Stage 4 was the gruelling, but amazing, Orchard Run Circuit Race through the hills and cherry orchards above The Dalles, on Sunday morning. The race was 42miles long with upwards of 5000ft of climbing, including a dirt climb which took us up to Pleasant Ridge and dumped us onto a snaking 5km descent. We started out with two quick laps of a short circuit followed by two laps of the longer circuit. There was a particularly rude climb at the beginning of this long circuit which had me begging for mercy. Just when I thought I couldn’t hold the pace any longer, I looked behind me and realized there was a gap. Neat, I was in the main group…couldn’t ease off now! One of the Cycling BC riders who was sitting 6th in the GC broke away on the climb so I found myself in a group of 8 with the other GC contenders. It was a good learning experience. Our group of 8 whittled down to 6 by the time we hit the home stretch. Evidently I didn’t read the tech guide closely, because the finish line was actually around the corner and 200 m up a hill!? We carried our momentum around that corner and they opened up their sprint. I followed suit but instead of charging towards the finish, I started flopping around like a fish. It wasn’t pretty. The wheel car pulled up beside me and escorted me on my 200m slither to the finish line. Impressively, it took me an additional 43 seconds to cover those 200m than the rider who won our pack sprint. I think I was actually going backwards a few times, and if my bike was equipped with 4-way flashers I would have used them. Finished the stage in 7th place which bumped me up to 9th place in GC.

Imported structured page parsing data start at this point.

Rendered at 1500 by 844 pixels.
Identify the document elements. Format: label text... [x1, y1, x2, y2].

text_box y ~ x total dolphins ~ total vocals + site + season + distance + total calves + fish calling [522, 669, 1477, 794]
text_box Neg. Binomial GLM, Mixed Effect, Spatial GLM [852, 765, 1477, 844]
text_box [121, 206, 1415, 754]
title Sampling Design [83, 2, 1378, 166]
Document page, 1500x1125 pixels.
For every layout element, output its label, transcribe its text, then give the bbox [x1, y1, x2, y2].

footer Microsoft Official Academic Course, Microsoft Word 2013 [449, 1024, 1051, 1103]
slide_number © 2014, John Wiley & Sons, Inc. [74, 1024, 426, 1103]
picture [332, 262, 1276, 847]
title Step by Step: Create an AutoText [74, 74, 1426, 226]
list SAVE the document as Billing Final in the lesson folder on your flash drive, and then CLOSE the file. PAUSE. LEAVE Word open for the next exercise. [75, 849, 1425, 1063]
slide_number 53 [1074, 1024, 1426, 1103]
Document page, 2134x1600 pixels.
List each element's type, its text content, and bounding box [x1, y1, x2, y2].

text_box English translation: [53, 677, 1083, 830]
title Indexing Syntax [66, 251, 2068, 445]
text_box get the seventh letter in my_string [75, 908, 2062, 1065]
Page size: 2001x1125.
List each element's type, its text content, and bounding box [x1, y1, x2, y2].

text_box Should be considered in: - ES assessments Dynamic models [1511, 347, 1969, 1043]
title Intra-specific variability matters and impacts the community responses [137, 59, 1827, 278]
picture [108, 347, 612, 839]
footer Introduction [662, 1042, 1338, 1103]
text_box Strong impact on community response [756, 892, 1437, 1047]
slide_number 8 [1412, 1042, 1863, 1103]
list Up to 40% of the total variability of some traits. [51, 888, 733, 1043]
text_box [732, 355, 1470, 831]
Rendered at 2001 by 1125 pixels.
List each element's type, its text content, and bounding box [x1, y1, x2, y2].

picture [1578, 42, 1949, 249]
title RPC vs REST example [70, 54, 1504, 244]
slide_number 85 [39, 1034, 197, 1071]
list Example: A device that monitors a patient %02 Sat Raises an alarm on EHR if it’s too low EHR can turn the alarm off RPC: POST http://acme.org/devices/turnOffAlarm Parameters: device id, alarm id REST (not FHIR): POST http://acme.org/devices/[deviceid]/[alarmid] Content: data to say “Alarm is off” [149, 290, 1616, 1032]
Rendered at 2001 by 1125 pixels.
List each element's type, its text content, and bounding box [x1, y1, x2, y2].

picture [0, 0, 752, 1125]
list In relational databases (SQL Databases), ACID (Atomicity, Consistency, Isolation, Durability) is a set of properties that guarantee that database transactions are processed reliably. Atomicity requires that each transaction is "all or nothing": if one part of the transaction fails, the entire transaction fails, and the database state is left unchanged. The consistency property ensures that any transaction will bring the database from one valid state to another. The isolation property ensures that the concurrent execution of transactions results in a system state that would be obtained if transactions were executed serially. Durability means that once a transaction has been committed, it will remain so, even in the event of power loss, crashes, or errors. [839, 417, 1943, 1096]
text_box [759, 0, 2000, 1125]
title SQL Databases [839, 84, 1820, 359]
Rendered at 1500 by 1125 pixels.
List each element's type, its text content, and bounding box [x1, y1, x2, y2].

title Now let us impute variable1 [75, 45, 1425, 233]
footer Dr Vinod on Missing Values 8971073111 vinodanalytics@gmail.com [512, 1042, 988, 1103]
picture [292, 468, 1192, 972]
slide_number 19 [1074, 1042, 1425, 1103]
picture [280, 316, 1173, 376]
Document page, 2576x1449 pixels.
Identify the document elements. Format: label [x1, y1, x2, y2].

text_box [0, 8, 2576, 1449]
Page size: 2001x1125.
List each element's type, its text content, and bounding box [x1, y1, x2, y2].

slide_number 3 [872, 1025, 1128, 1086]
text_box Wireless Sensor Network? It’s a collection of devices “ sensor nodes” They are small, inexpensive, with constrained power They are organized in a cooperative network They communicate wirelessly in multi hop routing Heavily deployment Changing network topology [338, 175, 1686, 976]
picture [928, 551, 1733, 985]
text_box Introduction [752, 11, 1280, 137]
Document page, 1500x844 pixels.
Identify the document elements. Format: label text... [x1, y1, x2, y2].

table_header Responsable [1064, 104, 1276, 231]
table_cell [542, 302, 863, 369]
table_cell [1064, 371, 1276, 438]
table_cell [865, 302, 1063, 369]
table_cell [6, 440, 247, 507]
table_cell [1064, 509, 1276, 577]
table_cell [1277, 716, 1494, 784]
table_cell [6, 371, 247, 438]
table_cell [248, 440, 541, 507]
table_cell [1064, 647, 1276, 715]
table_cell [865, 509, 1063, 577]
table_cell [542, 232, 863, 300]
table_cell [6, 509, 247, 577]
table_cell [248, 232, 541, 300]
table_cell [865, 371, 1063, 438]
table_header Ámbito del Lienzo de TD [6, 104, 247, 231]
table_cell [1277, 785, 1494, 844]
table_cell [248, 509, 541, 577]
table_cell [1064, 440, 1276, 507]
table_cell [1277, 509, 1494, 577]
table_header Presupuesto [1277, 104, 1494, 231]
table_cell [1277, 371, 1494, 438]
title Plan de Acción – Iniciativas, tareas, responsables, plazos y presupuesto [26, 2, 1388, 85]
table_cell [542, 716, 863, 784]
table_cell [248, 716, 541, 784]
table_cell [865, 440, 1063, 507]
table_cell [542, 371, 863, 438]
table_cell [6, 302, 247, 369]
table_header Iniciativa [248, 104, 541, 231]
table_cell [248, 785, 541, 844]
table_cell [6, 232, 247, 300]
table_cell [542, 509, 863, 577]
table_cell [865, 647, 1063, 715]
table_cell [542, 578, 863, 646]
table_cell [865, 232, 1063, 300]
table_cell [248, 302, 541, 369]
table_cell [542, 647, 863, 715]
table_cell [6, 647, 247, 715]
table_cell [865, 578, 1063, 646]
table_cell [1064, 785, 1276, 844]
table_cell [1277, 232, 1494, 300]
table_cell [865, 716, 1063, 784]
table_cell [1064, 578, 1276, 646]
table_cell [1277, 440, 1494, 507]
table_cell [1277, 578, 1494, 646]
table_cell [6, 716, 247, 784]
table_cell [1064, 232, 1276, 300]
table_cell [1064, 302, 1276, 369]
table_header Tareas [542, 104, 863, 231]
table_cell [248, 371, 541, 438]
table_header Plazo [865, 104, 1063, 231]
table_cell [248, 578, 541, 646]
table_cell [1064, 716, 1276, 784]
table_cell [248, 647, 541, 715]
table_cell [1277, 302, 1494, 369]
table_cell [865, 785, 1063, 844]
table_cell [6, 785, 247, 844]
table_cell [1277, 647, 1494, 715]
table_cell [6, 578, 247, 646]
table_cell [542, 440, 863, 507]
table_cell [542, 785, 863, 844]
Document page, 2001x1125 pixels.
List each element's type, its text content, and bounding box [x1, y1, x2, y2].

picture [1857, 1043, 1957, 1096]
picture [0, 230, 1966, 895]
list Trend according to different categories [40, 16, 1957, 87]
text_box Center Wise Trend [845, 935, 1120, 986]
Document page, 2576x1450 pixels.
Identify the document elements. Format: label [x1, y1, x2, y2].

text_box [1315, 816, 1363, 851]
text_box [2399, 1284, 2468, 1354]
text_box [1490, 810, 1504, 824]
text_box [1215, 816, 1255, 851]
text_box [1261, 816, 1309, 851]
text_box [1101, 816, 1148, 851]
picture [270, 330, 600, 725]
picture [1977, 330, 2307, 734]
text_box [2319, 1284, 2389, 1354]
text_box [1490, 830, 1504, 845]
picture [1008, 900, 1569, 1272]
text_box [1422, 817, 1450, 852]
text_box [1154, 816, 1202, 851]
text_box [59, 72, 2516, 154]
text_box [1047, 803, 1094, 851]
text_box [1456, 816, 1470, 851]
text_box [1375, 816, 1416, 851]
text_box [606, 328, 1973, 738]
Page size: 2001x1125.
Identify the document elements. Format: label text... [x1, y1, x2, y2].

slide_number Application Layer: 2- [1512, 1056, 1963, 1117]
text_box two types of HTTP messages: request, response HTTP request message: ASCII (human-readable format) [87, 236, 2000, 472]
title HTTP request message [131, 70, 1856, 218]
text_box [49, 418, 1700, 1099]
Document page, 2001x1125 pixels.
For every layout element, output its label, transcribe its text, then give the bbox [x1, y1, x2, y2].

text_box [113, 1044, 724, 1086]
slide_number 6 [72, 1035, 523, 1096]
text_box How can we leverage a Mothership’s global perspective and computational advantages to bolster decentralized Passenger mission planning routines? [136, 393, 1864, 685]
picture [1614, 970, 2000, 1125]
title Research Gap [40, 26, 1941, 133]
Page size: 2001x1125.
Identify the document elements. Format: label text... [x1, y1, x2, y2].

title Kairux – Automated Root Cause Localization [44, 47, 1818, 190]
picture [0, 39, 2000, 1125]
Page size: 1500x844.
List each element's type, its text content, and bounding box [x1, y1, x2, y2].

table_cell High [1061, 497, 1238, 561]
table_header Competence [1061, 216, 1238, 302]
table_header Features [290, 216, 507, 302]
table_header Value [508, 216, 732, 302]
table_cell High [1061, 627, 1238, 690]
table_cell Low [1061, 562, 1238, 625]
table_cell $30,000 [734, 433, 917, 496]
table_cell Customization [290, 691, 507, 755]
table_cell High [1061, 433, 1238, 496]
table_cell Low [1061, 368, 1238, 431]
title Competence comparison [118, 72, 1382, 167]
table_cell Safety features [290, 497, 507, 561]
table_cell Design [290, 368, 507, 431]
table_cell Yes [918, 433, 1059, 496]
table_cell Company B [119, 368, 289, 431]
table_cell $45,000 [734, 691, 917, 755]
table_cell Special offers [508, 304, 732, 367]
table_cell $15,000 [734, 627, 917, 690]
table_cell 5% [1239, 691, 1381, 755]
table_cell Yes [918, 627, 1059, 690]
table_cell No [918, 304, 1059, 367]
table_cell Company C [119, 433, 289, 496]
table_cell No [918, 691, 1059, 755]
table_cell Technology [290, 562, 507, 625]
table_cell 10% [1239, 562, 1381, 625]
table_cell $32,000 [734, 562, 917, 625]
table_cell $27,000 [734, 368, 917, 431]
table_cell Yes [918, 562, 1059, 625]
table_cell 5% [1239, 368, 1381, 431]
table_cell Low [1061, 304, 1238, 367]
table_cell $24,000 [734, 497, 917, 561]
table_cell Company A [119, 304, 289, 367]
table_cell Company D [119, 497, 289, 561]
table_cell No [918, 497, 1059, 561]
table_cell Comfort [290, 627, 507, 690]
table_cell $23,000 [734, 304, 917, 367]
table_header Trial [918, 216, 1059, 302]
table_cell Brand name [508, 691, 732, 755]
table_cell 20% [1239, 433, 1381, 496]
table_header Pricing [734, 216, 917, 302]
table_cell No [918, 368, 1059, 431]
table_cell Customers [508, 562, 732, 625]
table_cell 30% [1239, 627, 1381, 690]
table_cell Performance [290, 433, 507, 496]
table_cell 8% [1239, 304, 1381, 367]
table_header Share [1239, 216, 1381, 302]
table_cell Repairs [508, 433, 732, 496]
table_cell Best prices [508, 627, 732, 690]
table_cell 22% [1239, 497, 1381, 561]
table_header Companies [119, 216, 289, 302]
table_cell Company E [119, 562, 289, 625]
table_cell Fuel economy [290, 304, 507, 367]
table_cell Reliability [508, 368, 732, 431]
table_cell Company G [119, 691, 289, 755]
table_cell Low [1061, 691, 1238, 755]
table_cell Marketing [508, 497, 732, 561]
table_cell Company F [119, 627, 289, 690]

As if 4 stages of racing in 3 days weren’t enough, we hauled it all the way back to Calgary last night. There’s a part of me that has always been drawn to the life of a long-haul trucker, and I think there are some parallels between trucking and cycling:
- Long hours plodding along, only to get to your end destination and turn around;
- Recording those plodding hours in a Logbook;
- Enjoying the scenery as you plod along;
- Having a plethora of gears to choose from, but still running out of gears on climbs. Exception being that truckers can flip on their 4-way flashers and somehow be excused;
- Strategically planning your feeding and bathroom breaks to minimize stops;
- Nibbling on food you have stashed in your pockets while plodding along, and then binging when you arrive at one of your strategically planned food/bathroom stops.
Next up is for the sloppy snowy mess in Calgary to disappear so we can ditch the fenders and get on with riding!